Is there a way to recover or undelete recordings that were accidentially deleted from an HR22? My old DirecTV HD Tivo has a way to restore recently deleted programs, but the HR22 does not seem to have that option. Is there a hidden code or hack to do this? Thanks.


----------



## sigma1914 (Sep 5, 2006)

No.


----------



## inkahauts (Nov 13, 2006)

This is one thing I'd like to see added to these babies...


----------



## Avder (Feb 6, 2010)

It really depends on how the file system the thing uses works. If its like most file systems the only thing that gets erased when you erase a file is the files entry in a big table the disk uses to make data findable. If thats the case it should not be too hard for them to add a feature that keeps those entries in memory for a few minutes after deletion so you can undo the change before something else writes to that location on the disk.

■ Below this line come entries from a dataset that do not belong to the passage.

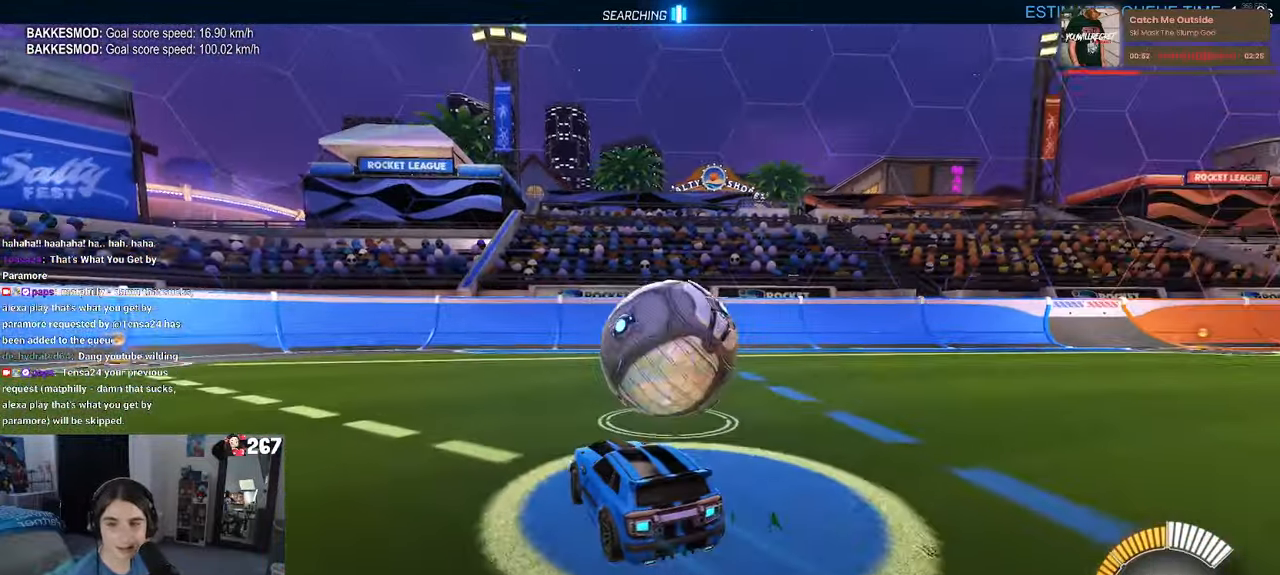
{"buttons": [], "left_stick": "center", "right_stick": "center", "events": [[184, "left_stick", "center"]]}
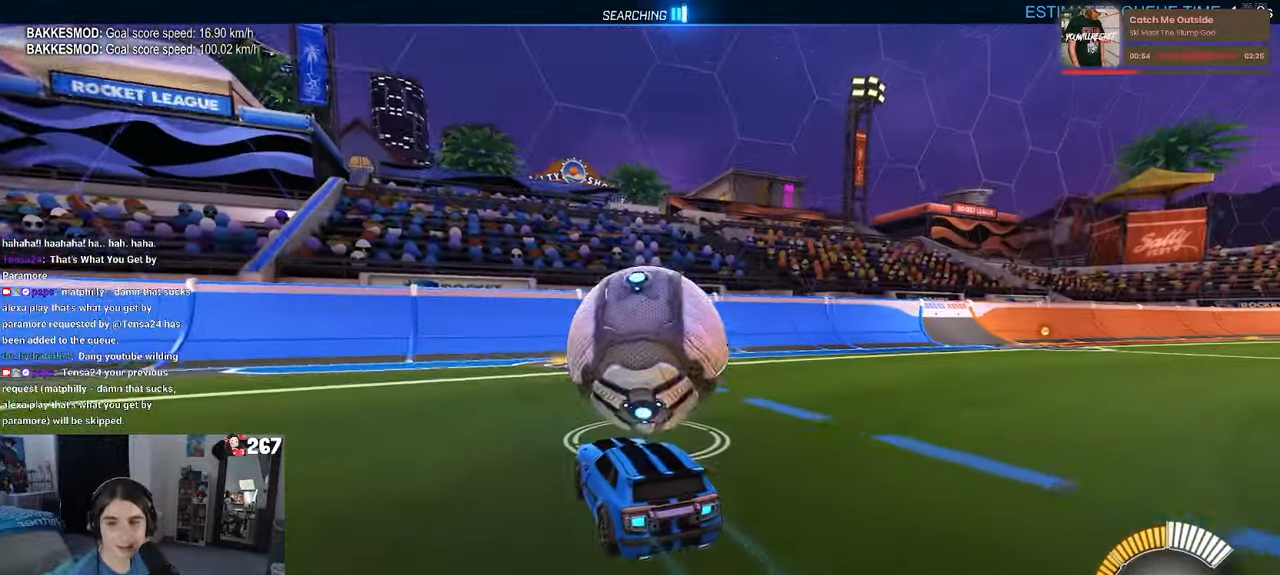
{"buttons": ["R1"], "left_stick": "left", "right_stick": "center", "events": [[150, "left_stick", "right"], [266, "R1", "down"], [366, "left_stick", "left"]]}
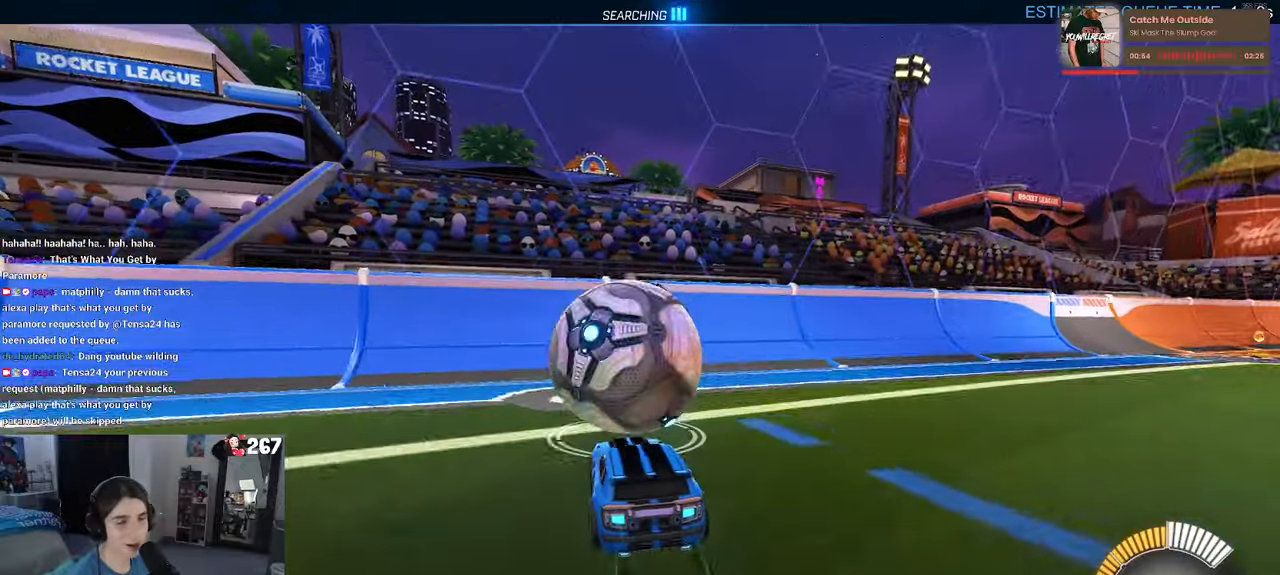
{"buttons": [], "left_stick": "center", "right_stick": "center", "events": [[33, "R1", "up"], [33, "left_stick", "center"], [266, "TRIANGLE", "down"], [350, "TRIANGLE", "up"]]}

Anyone with an owned HRxx wanna erase a file, pull the drive out, and see if a linux file recovery thingy can undelete it?


----------



## joed32 (Jul 27, 2006)

inkahauts said:


> This is one thing I'd like to see added to these babies...


Me too!


----------



## billsharpe (Jan 25, 2007)

cdharris said:


> Is there a way to recover or undelete recordings that were *accidentially* deleted from an HR22? My old DirecTV HD Tivo has a way to restore recently deleted programs, but the HR22 does not seem to have that option. Is there a hidden code or hack to do this? Thanks.


Isn't there an "are you sure?" prompt that comes up when you want to delete a program. Pay attention to what you are doing.


----------



## P Smith (Jul 25, 2002)

Avder said:


> It really depends on how the file system the thing uses works. If its like most file systems the only thing that gets erased when you erase a file is the files entry in a big table the disk uses to make data findable. If thats the case it should not be too hard for them to add a feature that keeps those entries in memory for a few minutes after deletion so you can undo the change before something else writes to that location on the disk.
> 
> Anyone with an owned HRxx wanna erase a file, pull the drive out, and see if a linux file recovery thingy can undelete it?

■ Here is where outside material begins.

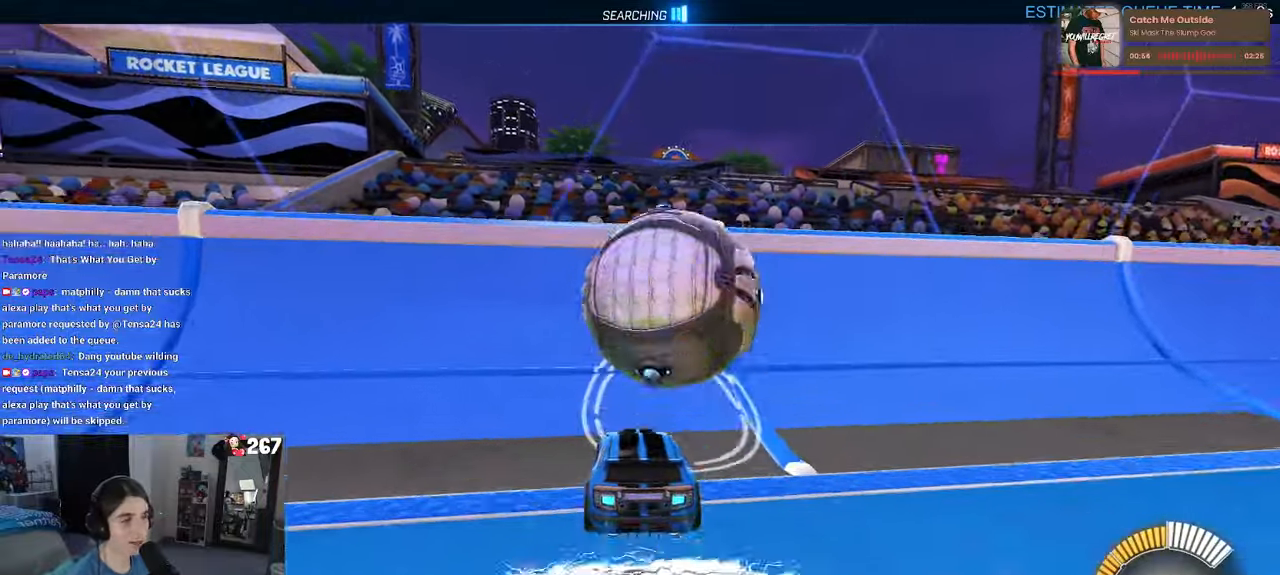
{"buttons": [], "left_stick": "center", "right_stick": "center", "events": [[383, "TRIANGLE", "down"], [483, "TRIANGLE", "up"]]}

They're using EXT3 file system, eg with journal for OS itself; there is no provision what allow end user to control the processes of commit/restores transactions at file level.
Customers need pay attention what they doing and use last chance when DVR asking for acknowledge of destructive transaction such as Delete Recording.


----------



## joed32 (Jul 27, 2006)

billsharpe said:


> Isn't there an "are you sure?" prompt that comes up when you want to delete a program. Pay attention to what you are doing.


It's not that we are deleting things by mistake, though that does happen. Sometimes I get the urge to watch something again or want someone else to see it. I delete some programs because I don't have time to watch them but later wish to view them. One of the last updates on the HR10-250 allowed this and I thought so what. I was surprised how often I actually used it.


----------



## P Smith (Jul 25, 2002)

So, proposing kind of "Recycle Bin", you knew it's just different folder what gathered your deleted files WITHOUT deleting them, ie still taking space on the disk - that would contradict with your intention to free up space for new recordings.


----------



## Mike Bertelson (Jan 24, 2007)

billsharpe said:


> Isn't there an "are you sure?" prompt that comes up when you want to delete a program. Pay attention to what you are doing.

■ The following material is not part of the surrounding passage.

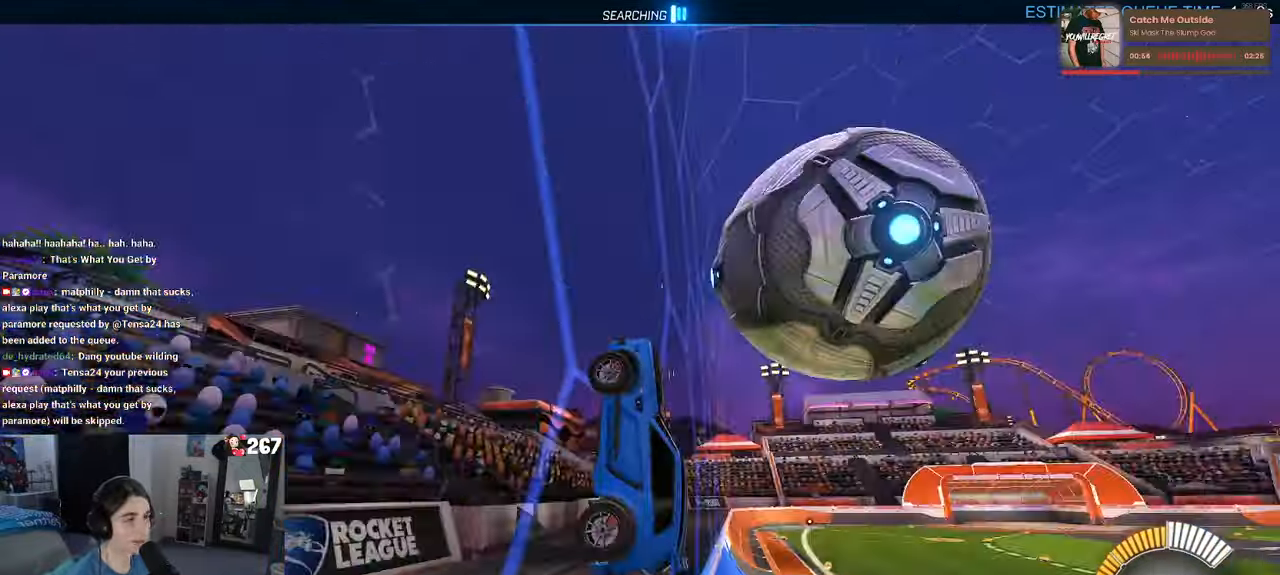
{"buttons": ["L1"], "left_stick": "down-left", "right_stick": "center", "events": [[100, "L2", "down"], [200, "L2", "up"], [333, "CROSS", "down"], [366, "left_stick", "down-right"], [383, "L1", "down"], [500, "CROSS", "up"], [500, "left_stick", "down-left"]]}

For a red button delete there is. However, there is no prompt if you use double-dash to delete something.

I know it becomes habit to hit delete at the end of an episode. For that I sometimes wish we could undelete.

I wonder how long you would have after something is delete before that space is at least partially reclaimed by another recording or process. I suspect the amount of time from deletion to when it can no longer be recovered is probably pertty short.

Mike


----------



## psweig (Feb 4, 2006)

billsharpe said:


> Isn't there an "are you sure?" prompt that comes up when you want to delete a program. Pay attention to what you are doing.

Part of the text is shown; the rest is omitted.